Deploying Stargate API using Helm

DataStax
Building Real-World, Real-Time AI
6 min readDec 22, 2022

Author: Mahesh Rajamani

In this blog, you will learn how to deploy Stargate data API gateway for Apache Cassandra® in a Kubernetes environment using Helm charts, turning Cassandra into an API-accessible cloud service.

Stargate

Since its inception in 2020, Stargate.io has helped companies like Netflix, Yelp, Netlify, PrepLadder, SHIELD, and more, who take advantage of the power of the open source NoSQL database, Apache Cassandra®, to make their data more accessible through APIs.

Stargate turns Apache Cassandra into a cloud data service. You can connect applications, services, and functions to Cassandra over HTTP APIs and Drivers, injecting limitless scale and speed for the data plane. In addition to supporting Cassandra’s traditional CQL interface, you can go driverless with Stargate v2’s high-performance gRPC implementation! It’s just as fast as native database drivers, and with so much of the networking configuration done by gRPC automatically, it is much easier to use (and learn). Other options include REST, GraphQL, and a JSON/REST Document API, allowing Cassandra to function as a document database.

Stargate has now come up with Helm-based configuration to get it deployed in a Kubernetes environment (which has a Cassandra cluster already running).

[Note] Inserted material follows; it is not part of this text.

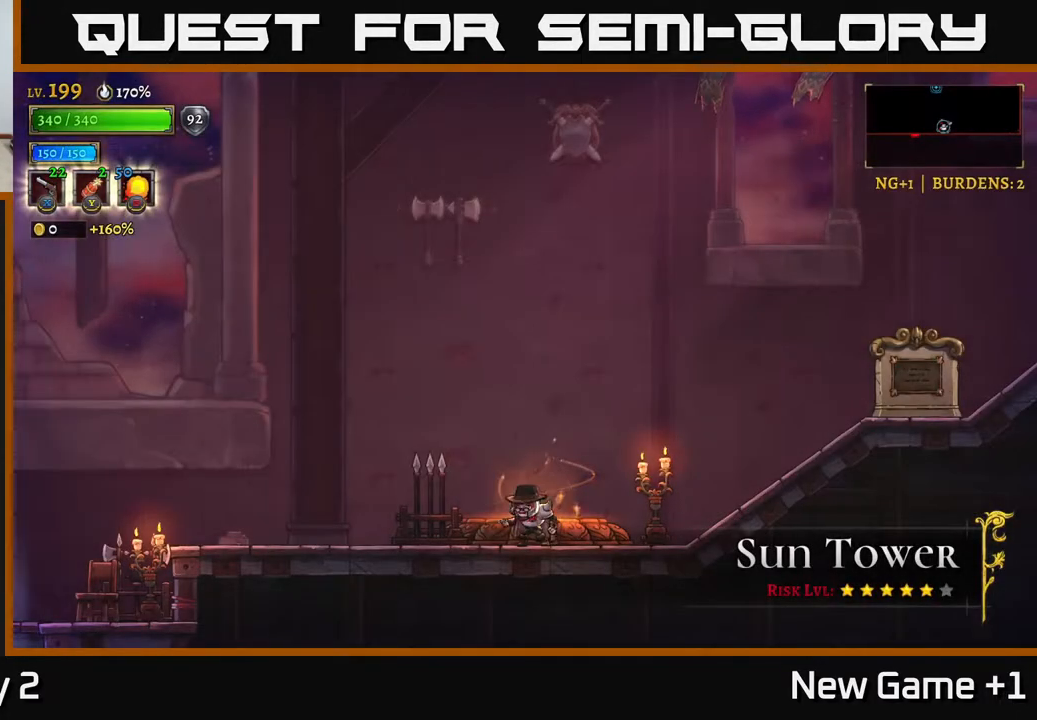
{"buttons": ["R2"], "left_stick": "right", "right_stick": "center", "events": [[133, "R2", "up"], [267, "R2", "down"]]}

The need for Helm based deployment

Stargate runs as a multilayer architecture so that individual services can be scaled based on the workload. Helm-based deployment helps in deploying and managing these kinds of applications easily.

Environment setup

For this demo, I’m going to use three node Kubernetes cluster with each node having 8 CPU and 8GB memory.

$ kubectl get nodes
NAME STATUS ROLES AGE VERSION
gke-cluster-1-default-pool-xxa2e8bd-xxxx Ready <none> 4d2h v1.23.12-gke.100
gke-cluster-1-default-pool-xxa2e8bd-xxxx Ready <none> 4d2h v1.23.12-gke.100
gke-cluster-1-default-pool-xxa2e8bd-xxxx Ready <none> 4d2h v1.23.12-gke.100

Installing Helm

Helm needs to be installed, which will be used for deploying all the components. Helm installation instructions can be found here.

Installing Cassandra

To demonstrate Stargate deployment, we need a running Cassandra cluster. For this demo, I will have a single-node Cassandra instance deployed via Bitnami. Stargate connects to Cassandra’s storage port, generally running on port 7000, which needs to be exposed as a headless service.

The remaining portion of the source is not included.